Pattern: Change Of Setting

	Author: DavidHooker

Problem: A design effort (or any intense cognitive effort) is bogging down. New ideas are not forthcoming. People are getting frustrated and tired of thinking about the problem.

Context/Forces: The work being done usually takes place in the same location, such as an office or cubicle, lab, or meeting room. The work is being done by an individual or small group.

Solution: Create a change in setting. Go somewhere else. Go outside and think. Go to a different room and think. Get up and walk around and think. In the case of a large work effort, go off-site for a few days. The changes in surroundings usually causes changes in thought processes, stimulating the creative and analytical processes.

Try a more relaxing atmosphere. A relaxed mind stimulates creative thought. Stress sometimes blocks rational thought and hinders team communication.

Resulting Context: A different (and more relaxed) setting, allowing the individual or group to resume working on the problem with renewed energy and success.

Feedback Section

I just bought my team at ChryslerCorp? a Nerf football shaped like a brain. We play the usual game of catch with it (frontal lobe first you can get a decent spiral if you're careful), but the most fun are all the stupid puns you can make with it. Best distraction I've seen in a while.
  -- KentBeck

This really reminds me of the card game "Give Me The Brain" from CheapassGames?. Hunt it out, buy it and play it. Team work will never be the same again. --FrankCarver

Sounds good. I would take it even further and say to do something completely unrelated to work in order to stimulate the creative juices.
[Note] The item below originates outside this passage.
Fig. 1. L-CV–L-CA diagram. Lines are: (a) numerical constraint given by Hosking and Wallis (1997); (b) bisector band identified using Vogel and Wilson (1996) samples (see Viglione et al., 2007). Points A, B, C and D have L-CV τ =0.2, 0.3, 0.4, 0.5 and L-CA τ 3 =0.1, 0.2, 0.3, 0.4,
When you hit a mental block it is sometimes best to let your subconscious work on it for a while. So, don't just leave the office and think. Leave the office and think about something else.
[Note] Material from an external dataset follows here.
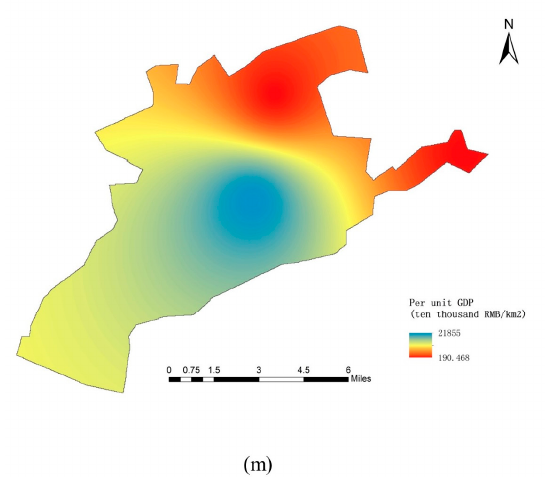
Figure 4. Spatial distribution data in study area: ( a ) Annual rainfall; ( b ) Elevation; ( c ) Slope; ( d ) River density; ( e ) Distance to river; ( f ) Pipe density; ( g ) Soil; ( h ) Land cover; ( i ) Curve Number (CN); ( j ) soil water retention (SWR); ( k ) Road density; ( l ) Population density; ( m ) Per unit gross domestic product (GDP).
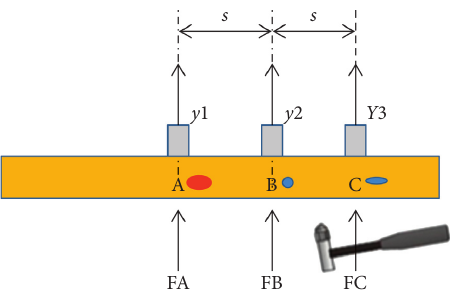
Figure 6: T-block method for angular acceleration measurement.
Every time I change jobs, I always bring my dartboard with me. I use it with my teams to present a ChangeOfSetting. We don't throw darts and discuss the problem, we throw darts and ignore the problem.
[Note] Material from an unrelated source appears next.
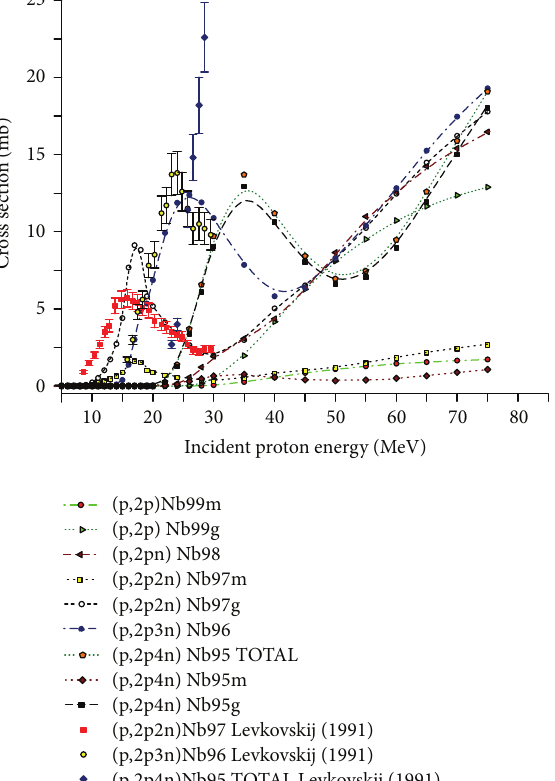
Figure 3: The collection of 100 Mo(p,2pxn) 9𝑥 Nb theoretical excita- tion functions from the TENDL 2012 library [24] up to the (p,2p4n) level. The available experimental measurements by Levkovskij [2] for 95𝑚+𝑔 Nb, 96 Nb, and 97 Nb nuclides are included for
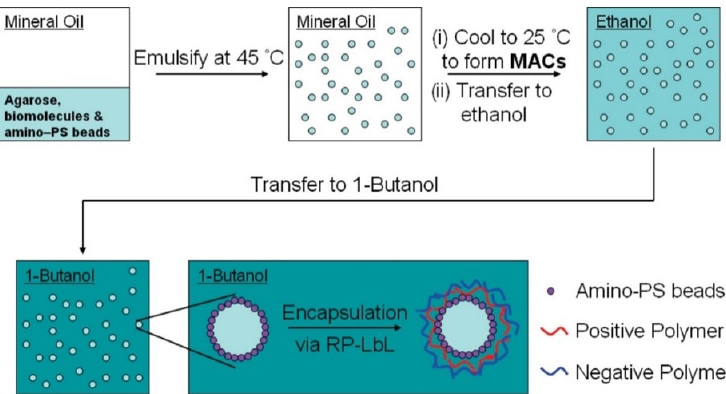
Figure 10. Sketch representing a general perspective of the encapsulation using the RP-LbL approach. Reprinted from Mak al. [179], Copyright (2009), with permission from American Chemical Society.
Go ahead, go outside and play a while. Break out of the mental rut. If that doesn't help, try something like a CreativeWhackPack.

-- ToddCoram
Good pattern! This is why we keep a frisbee hanging on the bulletin board in the break room at KSC. Whenever a SmalltalkApprenticeProgram is reaching a state of non-productivity, the mentors grab it and shove the apprentices out the door with it. It's amazing how much of a change this can make!

Interesting with the frisbee! I like to juggle. For some reason, the fact that I have to focus almost entirely on something so simple really helps clear my mind of extraneous things. Then I can devote my full thoughts to the problem at hand again with a more keen and clear focus.


I think this was really a ProtoPattern when I wrote it down, since the only Known Use I could think of was my own. However, now that Todd and Kyle have both also mentioned that they do this too, it has been UsedThreeTimes. So now it's a pattern.


I think this is a good idea, but I'm not sure why I'd put it in pattern form: That is, I don't get a sense of catharthis from reading the pattern.

Don't get me wrong--this is a good idea, it works, and you find it in most creativity curricula. I just think that some solutions beg for pattern form and some don't. For me, this one doesn't. I don't get much from reading this that I wouldn't get from:
If you get bogged down during creative thinking, stimulate your thinking with a change of setting.
-- JimCoplien

How about some more discussion on WhenToUsePatternForm.